The Perfect Nothing Catalog

Los Angeles, @theperfectnothingcatalog
We first featured Frank Traynor of The Perfect Nothing Catalog almost exactly a decade ago, when he was selling commissioned works by Chen & Kai, Jessica Hans, Cody Hoyt, and more from a shack installed on a subway platform in Williamsburg — already a master of the high/low. His latest project, an exhibition at The Future Perfect called Can Opener of Myself — presumably a Whitman reference — features found objects like flashlights, trash cans, pizza wheels, switch plates, cherry pitters, tongs, and napkin dispensers, all of which have been plated in tin and encrusted with shells or jewels, turning each item into an intoxicating, joy-inducing object. It’s perhaps the most unlikely project to make this list, but what else is the point of design than to make the everyday extraordinary?

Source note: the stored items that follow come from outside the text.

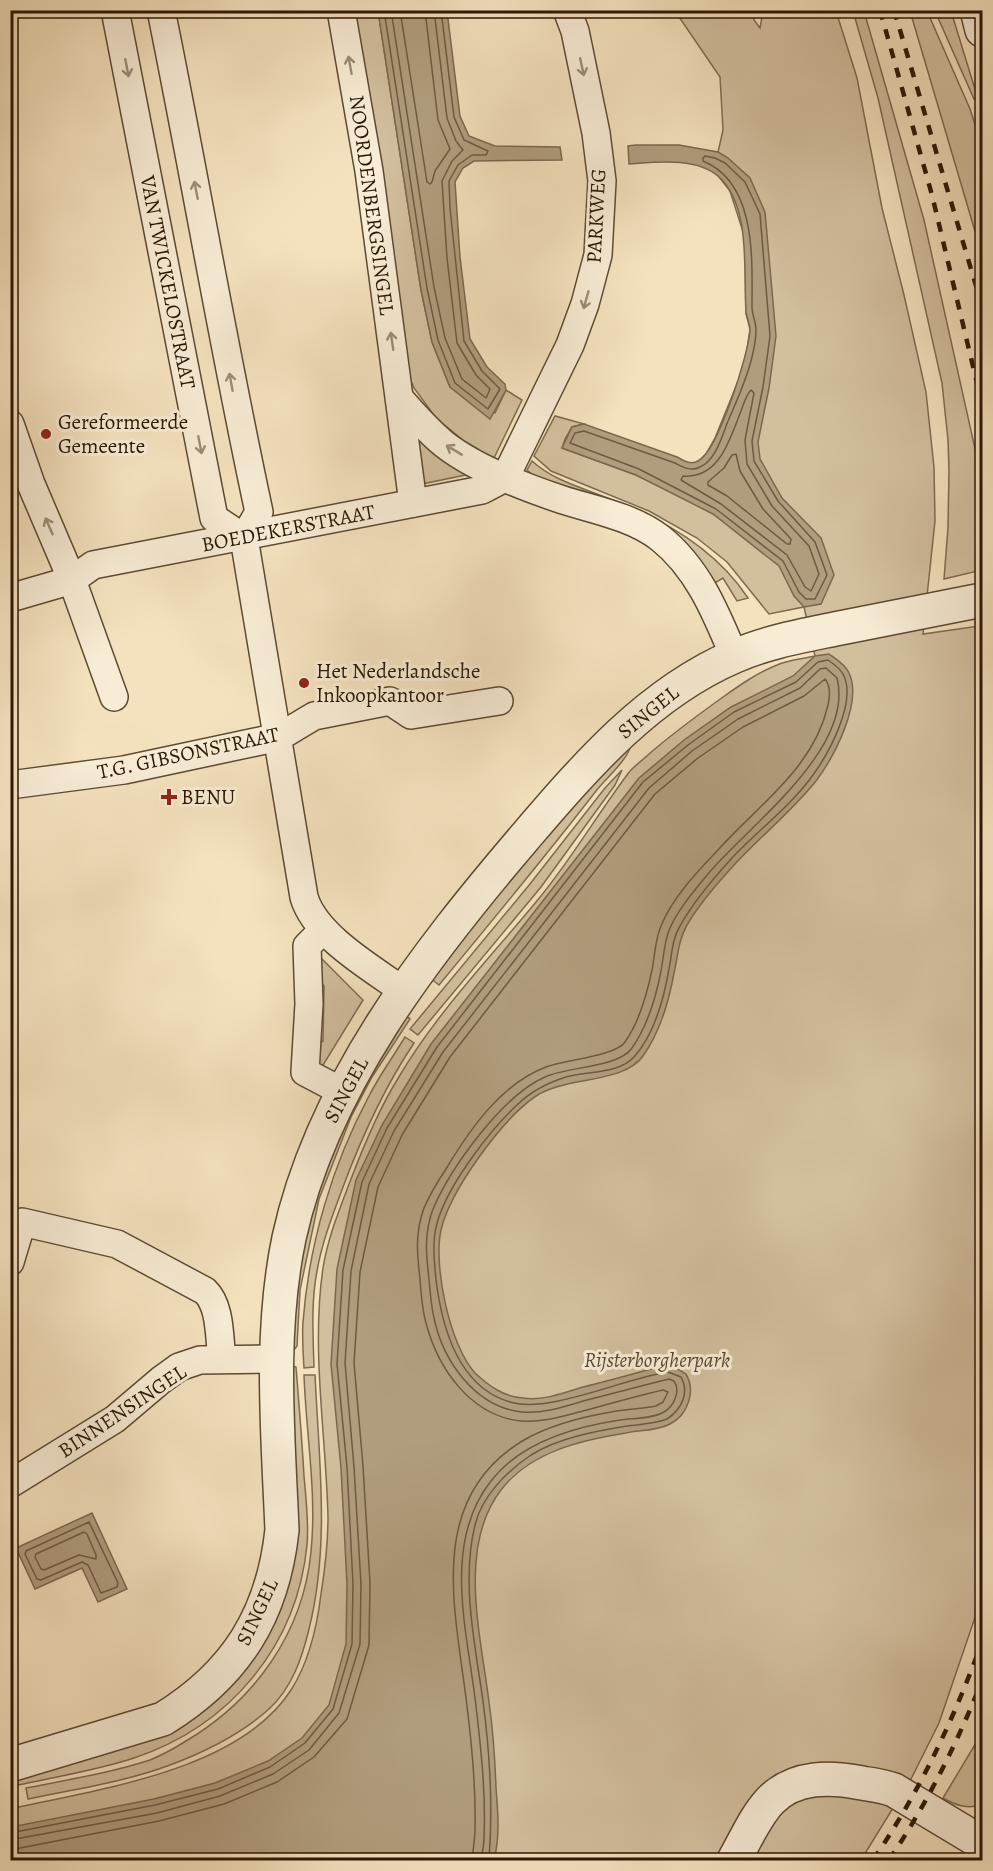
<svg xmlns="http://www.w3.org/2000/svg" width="993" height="1871" viewBox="0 0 993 1871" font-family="Alegreya,serif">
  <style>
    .green { fill: #d2bf9e; stroke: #7e6b50; stroke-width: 1.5 }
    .water { fill: #b09d7e; stroke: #7b674d; stroke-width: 1.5 }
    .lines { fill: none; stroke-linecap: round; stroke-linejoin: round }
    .shore { stroke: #6e5a40; stroke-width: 1.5 }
    .minor-casing { stroke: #5d4a32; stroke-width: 30 }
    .tertiary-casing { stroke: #5d4a32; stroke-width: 36 }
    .minor { stroke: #f8ecd5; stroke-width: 27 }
    .tertiary { stroke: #f8ecd5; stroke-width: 33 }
    .rail { stroke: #2b1703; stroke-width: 4.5; stroke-dasharray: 10 10; stroke-linecap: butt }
    .oneway { stroke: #9c8c76 }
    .poi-dot { fill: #8f2418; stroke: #f8ecd5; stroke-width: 2 }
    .labels { text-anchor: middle; stroke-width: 6; stroke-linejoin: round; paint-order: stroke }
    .street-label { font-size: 21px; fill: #2b1703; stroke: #f8ecd5 }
    .poi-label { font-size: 21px; fill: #2b1703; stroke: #f8ecd5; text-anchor: start }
    .park-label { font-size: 21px; font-style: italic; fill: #5d4932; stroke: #f8ecd5 }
  </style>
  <rect width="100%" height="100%" fill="#f4e2be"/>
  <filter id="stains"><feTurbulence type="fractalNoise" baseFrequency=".00333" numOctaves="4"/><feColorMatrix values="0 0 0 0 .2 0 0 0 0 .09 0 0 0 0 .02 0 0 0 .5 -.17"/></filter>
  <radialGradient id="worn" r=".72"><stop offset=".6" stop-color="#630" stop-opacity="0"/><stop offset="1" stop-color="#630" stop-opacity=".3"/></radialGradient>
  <g class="green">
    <polygon points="348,11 378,11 421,290 432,342 450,387 495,413 506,390 522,400 494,458 482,457 478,449 464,441 436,418 414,388 408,374"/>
    <path d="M 675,11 L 756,11 L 754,20 L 760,28 L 763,11 L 836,11 L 857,78 L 882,208 L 904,295 L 926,392 L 934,467 L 935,521 L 923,634 L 979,626 L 982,632 L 982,1597 L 939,1723 L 911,1779 L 861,1860 L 11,1860 L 10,1809 C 98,1789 239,1771 291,1690 C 309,1662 317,1627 321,1594 C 325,1569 328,1543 328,1517 C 326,1434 311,1350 323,1268 C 328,1237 340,1208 351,1179 C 364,1145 378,1111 397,1080 C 436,1013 492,956 541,896 C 572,858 597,815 627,775 C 632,767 642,761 649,754 C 673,733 698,715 723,697 C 740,685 757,673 777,665 C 788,660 802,659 815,656 L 804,607 L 769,614 L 727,562 L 697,538 L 649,511 L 551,471 L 534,456 L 555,416 L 584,424 L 572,427 L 565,439 L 562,448 L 636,475 L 676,494 L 698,462 L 706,454 L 715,438 L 739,379 L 746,356 L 750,329 L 746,314 L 745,238 L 730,191 L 719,177 L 718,152 L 723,130 L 720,77 Z"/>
    <polygon points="853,11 864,11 924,220 982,480 982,570 944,579 948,528 949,470 948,440 942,383 878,98"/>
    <polygon points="910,11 927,11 970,109 982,146 982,255"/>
    <polygon points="935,11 951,11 978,99 974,99"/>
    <polygon points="418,434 470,474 422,484"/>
    <path d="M 532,461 C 555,482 587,489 615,501 C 667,521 717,551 748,598 L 737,601 L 723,578 L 708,587 L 693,559 L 534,476 L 527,470 Z"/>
    <path d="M 631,744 C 629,759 606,778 596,791 C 545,857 492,921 439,985 L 430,978 L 578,795 Z"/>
    <polygon points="622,770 615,785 541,887 418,1035 410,1029 530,884 605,788"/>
    <polygon points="316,958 321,958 363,1000 320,1070 315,1046 323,1041 324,986 316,977"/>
    <polygon points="404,1014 410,1019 372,1077 351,1117 319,1199 300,1290 297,1346 290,1355 290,1304 327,1153"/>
    <path d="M 405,1037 L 414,1043 C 384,1088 362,1136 343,1187 C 333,1214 322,1242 317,1271 C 311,1302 313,1335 314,1367 L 304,1368 C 303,1353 302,1338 303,1322 C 309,1244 332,1165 369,1096 C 379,1076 393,1057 405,1037 Z"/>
    <path d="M 288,1365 L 296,1367 C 299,1404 302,1440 304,1476 C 306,1499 309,1522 307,1545 C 297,1646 230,1726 134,1758 C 98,1770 55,1777 18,1785 L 16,1775 L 135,1744 L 253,1650 Z"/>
    <path d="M 304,1375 L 315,1375 C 319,1461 330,1545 309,1629 C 302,1658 292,1688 269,1709 C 240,1735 205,1752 170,1765 C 125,1782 75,1789 28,1799 L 26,1788 C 67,1780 110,1773 150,1760 C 162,1755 175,1748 186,1741 C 255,1700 303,1633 311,1552 C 317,1493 306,1434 304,1375 Z"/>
    <path d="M 982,1726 L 982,1805 C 967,1809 957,1806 943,1798 L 976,1743 Z"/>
  </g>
  <g class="water">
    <polygon points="378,11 447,11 460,116 469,136 495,146 560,147 562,160 474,161 463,168 455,182 460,257 470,339 487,367 505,384 506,390 490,419 450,387 432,342 421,290"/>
    <path d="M 636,145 L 679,145 L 718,152 L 728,158 L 750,178 L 765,212 L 776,336 L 769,388 L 758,442 L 760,459 L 782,498 L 821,538 L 834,575 L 821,604 L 804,607 L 794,596 L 779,566 L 713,514 L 636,475 L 562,448 L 572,427 L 584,424 L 677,457 C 684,461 691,465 698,461 C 718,451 749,353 750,330 C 750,324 747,318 746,312 C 743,273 752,206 718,176 C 696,157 657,162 629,164 L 628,146 Z"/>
    <path d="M 829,654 C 836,659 845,664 849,673 C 863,702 834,757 816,781 C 792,811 761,836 735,864 C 718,883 700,903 687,925 C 678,941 678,956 674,973 C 669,1001 660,1032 643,1056 C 623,1084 567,1076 536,1096 C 502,1119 450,1191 441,1230 C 433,1266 450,1346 475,1373 C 489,1386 504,1397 523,1398 C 543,1401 564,1393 583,1387 C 608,1381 633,1374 658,1367 L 673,1366 L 686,1374 C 696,1391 688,1415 670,1424 C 657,1431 640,1430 626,1433 C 581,1440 530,1452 501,1490 C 457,1547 481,1636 489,1702 C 493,1730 495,1759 496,1788 C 498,1812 500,1837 494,1860 L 11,1860 L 11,1827 L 154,1799 L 215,1783 L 268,1761 L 302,1738 L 329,1705 L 346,1644 L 347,1584 L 341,1468 L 331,1364 L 337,1269 L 356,1180 L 382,1125 L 431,1044 L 639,778 L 684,740 L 731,707 L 793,676 L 815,656 Z"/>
    <polygon points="92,1513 127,1589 98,1602 82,1568 35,1589 16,1548"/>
  </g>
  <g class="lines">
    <g class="shore">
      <polyline points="384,10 427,288 438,340 455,383 488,409 500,389 482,371 464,341 450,208 449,181 458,165 472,155 486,155 488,151 464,140 454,117 441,10"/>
      <polyline points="391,10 434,287 445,338 462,379 486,398 490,389 476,375 457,343 447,258 442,181 452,161 463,150 456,141 447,118 434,10"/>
      <polyline points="400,10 427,182 430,184 432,182 435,171 450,149 438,120 425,10"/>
      <path d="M 705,156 L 715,158 L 725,163 L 745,182 L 760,214 L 770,336 L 763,387 L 752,441 L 754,461 L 778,501 L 815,542 L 827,575 L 815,599 L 806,599 L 799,592 L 783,561 L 716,509 L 639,469 L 570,443 L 575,433 L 584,431 L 675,463 C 683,467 691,472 700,467 C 716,460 722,436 728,421 C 737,400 747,379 752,357 C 754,349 756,338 756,330 C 756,322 752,315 752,307 C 752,260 757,183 703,161 L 703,158 Z"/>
      <path d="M 751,390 L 754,393 L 745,440 L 747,464 L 772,506 L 809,546 L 819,574 L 811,591 L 805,587 L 787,555 L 721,504 L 681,480 L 683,476 C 720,479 730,438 741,411 C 744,403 746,395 751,390 Z"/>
      <polygon points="736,454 740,471 763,509 791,539 790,544 787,544 727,496 708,485 708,482 724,468 732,455"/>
      <polygon points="89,1522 118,1583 117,1587 101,1593 88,1565 82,1562 41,1580 37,1579 25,1554 26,1551"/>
      <polygon points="84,1532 87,1534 96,1555 96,1559 79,1555 44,1570 41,1569 35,1557 36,1554"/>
      <path d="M 10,1833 L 155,1805 L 218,1789 L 270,1767 L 305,1743 L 333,1709 L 352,1644 L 353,1584 L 347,1467 L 337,1364 L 343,1270 L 362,1182 L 387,1128 L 437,1047 L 643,782 L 688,745 L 734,712 L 796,682 L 818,662 L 828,660 C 834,664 841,669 844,676 C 856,703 829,753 813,775 C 791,806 757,831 731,859 C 712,880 693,902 680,926 C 672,939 672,954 669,969 C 664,998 654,1035 634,1057 C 619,1074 587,1071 566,1077 C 547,1083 531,1091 517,1105 C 490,1130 453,1179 440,1214 C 431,1237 434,1257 436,1280 C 442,1328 458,1387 510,1402 C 549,1414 625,1378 668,1372 L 681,1377 C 690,1393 681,1410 667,1419 C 654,1424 641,1424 627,1426 C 596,1431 558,1438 531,1455 C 507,1471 482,1496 475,1525 C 461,1582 475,1644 483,1701 C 490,1754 493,1808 489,1860"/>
      <path d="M 10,1840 L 157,1813 L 220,1796 L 273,1774 L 309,1750 L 339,1713 L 360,1644 L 361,1584 L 354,1467 L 345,1363 L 351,1271 L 369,1184 L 394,1131 L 443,1052 L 649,788 L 692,751 L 738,719 L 800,688 L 820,669 L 826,668 L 837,678 C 855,749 748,826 708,874 C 695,890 679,908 670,928 C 664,941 664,956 661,971 C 656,997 648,1025 632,1048 C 618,1068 569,1066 545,1077 C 503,1095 451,1167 433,1209 C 424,1233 426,1255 429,1279 C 430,1292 431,1305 434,1318 C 443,1361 475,1407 522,1412 C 544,1414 566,1406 587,1400 C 611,1394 636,1387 661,1381 L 669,1379 L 674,1381 C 681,1391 674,1406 664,1412 C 652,1419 633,1418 620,1420 C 573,1427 521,1442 491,1481 C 441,1544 468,1634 476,1706 C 481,1749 486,1794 484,1838 C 484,1846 482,1853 481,1860"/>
      <path d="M 10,1850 L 159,1821 L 224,1804 L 277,1782 L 314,1757 L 347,1719 L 369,1645 L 370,1583 L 363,1466 L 354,1363 L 360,1272 L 378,1187 L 402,1135 L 450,1057 L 655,794 L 698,758 L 743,727 L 804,696 L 825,679 C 831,686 830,696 828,705 C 814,768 758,805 718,850 C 697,872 672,898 661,926 C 655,940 655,955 652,970 C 647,994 640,1021 625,1042 C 616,1056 564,1060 546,1067 C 501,1084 470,1129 446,1169 C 438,1181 430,1194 424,1208 C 415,1232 417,1254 420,1279 C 421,1294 422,1309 426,1323 C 438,1369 471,1416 521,1421 C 544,1423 566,1415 587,1410 C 612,1403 637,1396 663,1390 L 668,1392 L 663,1402 L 656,1406 C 642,1409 626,1409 611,1412 C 582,1417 550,1425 524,1440 C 424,1499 456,1612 467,1706 C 472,1746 476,1788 475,1829 C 475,1839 473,1850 472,1860"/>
    </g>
    <g class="minor-casing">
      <g id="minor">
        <polyline points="115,10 214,518 244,538"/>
        <path d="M 161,10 C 195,177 223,345 259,512 L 244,538 L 304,897 C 315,936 373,969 405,992"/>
        <polyline points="341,10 369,171 413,503"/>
        <path d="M 400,399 C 414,415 428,431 444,444 C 474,468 527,488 563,500 C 595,510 633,517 660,538 C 698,568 716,613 734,656"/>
        <polyline points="10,424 31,484 72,580 114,697"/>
        <polyline points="505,478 570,345 585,304 598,255 602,181 596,133 575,31 567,10"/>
        <polyline points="10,598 72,580 93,565 482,490 505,478"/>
        <polyline points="10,785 124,770 279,737 314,716 390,701 411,715 499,701"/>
        <polyline points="323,930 307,946 309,1004 305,1072 343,1092"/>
        <path d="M 10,1262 L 22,1222 L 117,1244 L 205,1291 C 221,1306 219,1338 222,1359"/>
        <polyline points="10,1484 115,1419 161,1380 179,1367 200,1360 276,1359"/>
      </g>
    </g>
    <g class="tertiary-casing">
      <g id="tertiary">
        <polyline points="977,10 982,30"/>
        <path d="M 10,1765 L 163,1719 C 236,1674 273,1615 282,1530 C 278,1433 269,1334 289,1238 C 322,1086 426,953 525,837 C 585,767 648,693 735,656 C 767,642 801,636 835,629 C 884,619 933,610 982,600"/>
        <path d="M 734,1860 C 745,1841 755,1817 770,1801 C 795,1775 831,1777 862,1783 C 874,1785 883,1786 894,1790 L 982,1843"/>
      </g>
    </g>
    <use href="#minor" class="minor"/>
    <use href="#tertiary" class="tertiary"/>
    <g class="rail">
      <polyline points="880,10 932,195 982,404"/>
      <polyline points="894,10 982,306"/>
      <path d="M 873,1860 C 919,1793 954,1719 982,1642"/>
      <path d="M 889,1860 C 927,1804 957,1743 982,1681"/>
    </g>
  </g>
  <defs><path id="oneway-shaft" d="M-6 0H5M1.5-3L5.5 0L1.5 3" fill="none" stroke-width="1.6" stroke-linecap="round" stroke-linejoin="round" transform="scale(1.5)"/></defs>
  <g class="oneway">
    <use href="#oneway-shaft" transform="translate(350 65) rotate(-100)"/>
    <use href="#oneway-shaft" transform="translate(582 67) rotate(78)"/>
    <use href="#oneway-shaft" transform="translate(127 68) rotate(79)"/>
    <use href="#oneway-shaft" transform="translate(196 190) rotate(-101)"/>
    <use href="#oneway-shaft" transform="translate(586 300) rotate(106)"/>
    <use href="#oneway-shaft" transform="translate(392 341) rotate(-98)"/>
    <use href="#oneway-shaft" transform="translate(231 382) rotate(-100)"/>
    <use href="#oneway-shaft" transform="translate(200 445) rotate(79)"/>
    <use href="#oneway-shaft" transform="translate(454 450) rotate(-149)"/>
    <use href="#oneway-shaft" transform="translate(49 526) rotate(-114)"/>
  </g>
  <g class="poi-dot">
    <circle cx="46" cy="434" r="6"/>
    <circle cx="304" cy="683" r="6"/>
    <path d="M166 788h6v6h6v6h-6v6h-6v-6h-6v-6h6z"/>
  </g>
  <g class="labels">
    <g class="street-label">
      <text transform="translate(372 205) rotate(82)" y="7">NOORDENBERGSINGEL</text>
      <text transform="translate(596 216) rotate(-87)" y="7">PARKWEG</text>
      <text transform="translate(168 282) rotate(79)" y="7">VAN TWICKELOSTRAAT</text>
      <text transform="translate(288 528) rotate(-11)" y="7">BOEDEKERSTRAAT</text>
      <text transform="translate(648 712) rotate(-39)" y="7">SINGEL</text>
      <text transform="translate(188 753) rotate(-12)" y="7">T.G. GIBSONSTRAAT</text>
      <text transform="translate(346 1090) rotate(-62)" y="7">SINGEL</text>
      <text transform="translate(122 1411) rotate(-34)" y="7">BINNENSINGEL</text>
      <text transform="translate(257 1612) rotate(-65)" y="7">SINGEL</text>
    </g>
    <g class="poi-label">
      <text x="58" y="429">Gereformeerde<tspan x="58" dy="24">Gemeente</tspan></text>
      <text x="316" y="678">Het Nederlandsche<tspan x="316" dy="24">Inkoopkantoor</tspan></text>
      <text x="181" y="804">BENU</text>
    </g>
    <g class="park-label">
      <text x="657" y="1367">Rijsterborgherpark</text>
    </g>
  </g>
  <rect width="993" height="1871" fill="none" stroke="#f4e2be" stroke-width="36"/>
  <rect x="12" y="12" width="969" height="1847" fill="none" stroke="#2b1703" stroke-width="3"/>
  <rect x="18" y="18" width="957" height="1835" fill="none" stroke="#2b1703" stroke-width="1.5"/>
  <rect width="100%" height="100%" filter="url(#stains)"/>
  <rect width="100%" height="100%" fill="url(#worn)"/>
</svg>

What is American design to you, and what excites you about it?

Other than drone bombs and robotic military dogs, I want to think about the Shakers and Sacred Harp and Prairie School and the hippies and our “folk” arts and craftspeople. I’m always rooting for the people figuring out how to live close to nature and how to offer beautiful things to each other — the kelp weavers and mud silkscreeners and coral castle builders and basement eel-pit keepers.

What are your plans and highlights for the upcoming year?

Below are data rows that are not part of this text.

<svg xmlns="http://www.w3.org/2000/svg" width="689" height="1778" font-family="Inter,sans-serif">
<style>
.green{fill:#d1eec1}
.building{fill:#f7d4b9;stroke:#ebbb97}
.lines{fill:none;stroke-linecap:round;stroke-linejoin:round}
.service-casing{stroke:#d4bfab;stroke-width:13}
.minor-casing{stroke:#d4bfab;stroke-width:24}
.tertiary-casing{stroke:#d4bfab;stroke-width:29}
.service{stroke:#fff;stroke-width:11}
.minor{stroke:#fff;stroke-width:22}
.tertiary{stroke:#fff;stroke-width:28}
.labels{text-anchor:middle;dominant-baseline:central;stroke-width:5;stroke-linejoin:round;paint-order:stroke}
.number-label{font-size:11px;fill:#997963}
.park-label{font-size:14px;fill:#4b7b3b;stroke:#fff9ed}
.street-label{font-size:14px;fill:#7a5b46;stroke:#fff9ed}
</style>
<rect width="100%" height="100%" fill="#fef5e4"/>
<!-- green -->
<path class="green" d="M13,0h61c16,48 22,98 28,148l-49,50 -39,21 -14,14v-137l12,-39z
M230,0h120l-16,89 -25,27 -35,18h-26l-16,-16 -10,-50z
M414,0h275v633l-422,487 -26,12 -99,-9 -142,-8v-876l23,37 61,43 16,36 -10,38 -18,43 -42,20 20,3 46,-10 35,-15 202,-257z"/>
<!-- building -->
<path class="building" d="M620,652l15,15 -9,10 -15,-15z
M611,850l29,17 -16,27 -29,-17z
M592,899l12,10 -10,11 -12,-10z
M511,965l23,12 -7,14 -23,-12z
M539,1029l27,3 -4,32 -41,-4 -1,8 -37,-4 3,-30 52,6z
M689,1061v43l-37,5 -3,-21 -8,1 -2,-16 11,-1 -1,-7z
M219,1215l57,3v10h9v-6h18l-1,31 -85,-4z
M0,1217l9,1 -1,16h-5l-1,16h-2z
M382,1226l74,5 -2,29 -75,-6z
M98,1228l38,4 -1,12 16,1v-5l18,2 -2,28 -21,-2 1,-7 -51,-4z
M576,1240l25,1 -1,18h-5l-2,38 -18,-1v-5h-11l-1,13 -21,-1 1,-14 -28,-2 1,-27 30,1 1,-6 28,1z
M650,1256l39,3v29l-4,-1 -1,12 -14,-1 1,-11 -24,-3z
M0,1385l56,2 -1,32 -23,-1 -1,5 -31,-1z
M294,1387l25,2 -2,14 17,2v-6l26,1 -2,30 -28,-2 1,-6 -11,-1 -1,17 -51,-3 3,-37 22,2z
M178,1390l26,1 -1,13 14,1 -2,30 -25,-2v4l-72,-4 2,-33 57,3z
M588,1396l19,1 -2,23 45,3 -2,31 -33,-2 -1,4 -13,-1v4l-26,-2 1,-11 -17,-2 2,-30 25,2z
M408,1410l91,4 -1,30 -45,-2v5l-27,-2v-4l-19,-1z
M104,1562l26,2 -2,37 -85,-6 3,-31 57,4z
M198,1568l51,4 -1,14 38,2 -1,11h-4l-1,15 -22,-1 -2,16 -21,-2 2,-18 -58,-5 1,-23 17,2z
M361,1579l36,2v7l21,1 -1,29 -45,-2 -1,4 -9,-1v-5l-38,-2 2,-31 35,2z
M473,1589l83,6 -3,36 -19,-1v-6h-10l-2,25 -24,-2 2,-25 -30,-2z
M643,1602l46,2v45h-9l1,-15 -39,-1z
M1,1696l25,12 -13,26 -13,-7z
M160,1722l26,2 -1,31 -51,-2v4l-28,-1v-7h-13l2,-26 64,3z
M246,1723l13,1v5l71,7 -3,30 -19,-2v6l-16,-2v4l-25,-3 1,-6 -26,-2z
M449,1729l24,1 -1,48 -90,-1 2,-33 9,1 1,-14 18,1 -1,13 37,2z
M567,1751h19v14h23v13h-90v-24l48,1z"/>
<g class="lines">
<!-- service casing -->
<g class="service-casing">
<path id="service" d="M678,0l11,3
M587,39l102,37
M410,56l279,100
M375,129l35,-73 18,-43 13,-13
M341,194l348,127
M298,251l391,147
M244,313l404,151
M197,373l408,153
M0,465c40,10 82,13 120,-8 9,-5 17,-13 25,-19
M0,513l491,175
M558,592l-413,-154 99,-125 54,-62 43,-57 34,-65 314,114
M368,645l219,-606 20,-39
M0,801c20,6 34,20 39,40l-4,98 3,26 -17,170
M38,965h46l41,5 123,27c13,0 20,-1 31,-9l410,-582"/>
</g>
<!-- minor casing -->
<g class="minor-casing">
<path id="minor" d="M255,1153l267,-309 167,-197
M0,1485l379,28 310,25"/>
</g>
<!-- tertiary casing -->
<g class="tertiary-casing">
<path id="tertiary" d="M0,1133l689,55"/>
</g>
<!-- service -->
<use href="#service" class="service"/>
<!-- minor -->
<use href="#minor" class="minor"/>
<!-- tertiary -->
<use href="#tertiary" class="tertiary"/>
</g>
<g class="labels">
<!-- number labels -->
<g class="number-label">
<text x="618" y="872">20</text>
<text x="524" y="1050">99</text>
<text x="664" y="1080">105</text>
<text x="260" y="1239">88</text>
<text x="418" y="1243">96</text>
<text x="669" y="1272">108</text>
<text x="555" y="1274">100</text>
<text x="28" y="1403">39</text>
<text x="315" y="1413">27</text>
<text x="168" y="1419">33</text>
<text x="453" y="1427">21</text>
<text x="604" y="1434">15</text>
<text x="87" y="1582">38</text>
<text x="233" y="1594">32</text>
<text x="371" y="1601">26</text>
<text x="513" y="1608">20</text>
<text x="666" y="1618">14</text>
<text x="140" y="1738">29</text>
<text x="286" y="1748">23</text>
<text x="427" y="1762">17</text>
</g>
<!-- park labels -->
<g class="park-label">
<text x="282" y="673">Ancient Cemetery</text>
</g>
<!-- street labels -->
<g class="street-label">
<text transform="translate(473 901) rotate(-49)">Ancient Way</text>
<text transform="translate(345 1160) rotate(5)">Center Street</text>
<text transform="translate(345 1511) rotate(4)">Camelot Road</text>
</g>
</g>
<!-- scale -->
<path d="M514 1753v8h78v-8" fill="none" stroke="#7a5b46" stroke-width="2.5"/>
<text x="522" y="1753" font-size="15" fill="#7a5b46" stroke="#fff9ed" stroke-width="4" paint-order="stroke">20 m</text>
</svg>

It’s really not in my nature to plan too far ahead. I’m looking forward to spending the winter in LA, letting work and projects and ideas unfold as they go. I want to try to get in to glassblowing, and I want to try to get on The Price is Right.

What inspires or informs your work in general? 

Thrift stores and hardware stores and dollar stores and restaurant supply stores and rock collectors and shell collectors; the Met’s American Wing visible storage; Johnathan Katz’s cabinet at The People’s Store in Lambertville, New Jersey; the worlds of ideas of Sid and Marty Krofft and William Morris and Lloyd Kahn.